Re: [Simple-evcorr-users] Correlation rules based on time and paired events

Smolecki, Art (OET) Sun, 29 Nov 2009 11:57:51 -0800

"By "subsequent node down events" do you mean node down from
the same node (duplicate event issue), or do you mean node
down from nodes that unreachable because one node went down
(more of a topology problem)?"

Neither. The monitoring application only generates a duplicate if the previous 
node down was cancelled by a node up (i.e., they always occur in down/up 
pairs). Within the interval of time, the goal is to capture any and all 
uncorrelated down events. They may or may not be topologically related.

"What would a typical event sequence look like? I can see the
following with a 1 minute period to allow them to clear:

  node a down
  node b down
  node c down
  node a down (This duplicate would not occur without a prior "node a up")
  no activity for 30 seconds
  node a up
  no activity for 25 seconds
  node b up
  ARS notified that node a and node c are down
  node c up
  ARS notified that node C is back (ARS would only be updated once when all 
nodes return to normal status)"

This would be a correct sequence except for the corrections noted above.
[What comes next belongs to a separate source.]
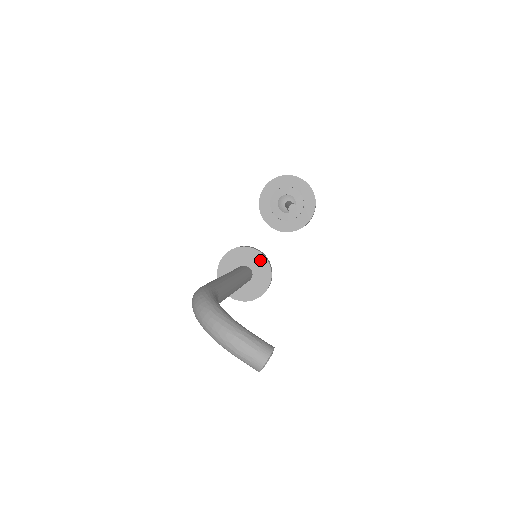
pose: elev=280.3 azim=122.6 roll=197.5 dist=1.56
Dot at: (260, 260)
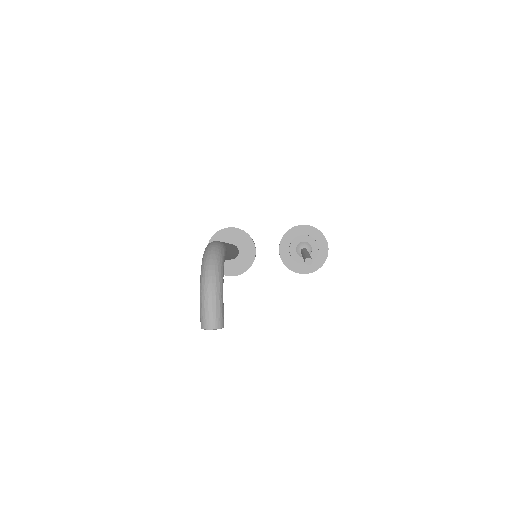
Dot at: (250, 257)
Your thoughts about maintaining a state context and implementing a counting 
mechanism may do the trick. I will experiment with this approach to see where 
it gets me.

Thanks for the valuable input...

Art

-----Original Message-----
From: John P. Rouillard [mailto:rou...@cs.umb.edu] 
Sent: Sunday, November 29, 2009 1:00 PM
To: Smolecki, Art (OET)
Cc: simple-evcorr-users@lists.sourceforge.net
Subject: Re: [Simple-evcorr-users] Correlation rules based on time and paired 
events 

In message <04b8e93534ea994cad8c5ef5cad7ec1f38f1acb...@mnmail03.ead.state.mn.us
>,
"Smolecki, Art (OET)" writes:

>I would like to process paired events (node down/node up)
>in the following manner:
> * Beginning with the first occurrence of a "node down"
>   event, create a context used to collect this and all
>   subsequent node down events within a predetermined time
>   interval.

By "subsequent node down events" do you mean node down from
the same node (duplicate event issue), or do you mean node
down from nodes that unreachable because one node went down
(more of a topology problem)?

If the former using a pair rule will ignore (and consume)
the original "node down" event, so if you want to accumulate
all of them you will need to use three of linked single
rules:

  pattern= node (...) down
  context = ! node_down_$1
  action = create node_down_$1 60; add node_down_$1 $0;\
           report node_down_$1 pair_events_and_report ....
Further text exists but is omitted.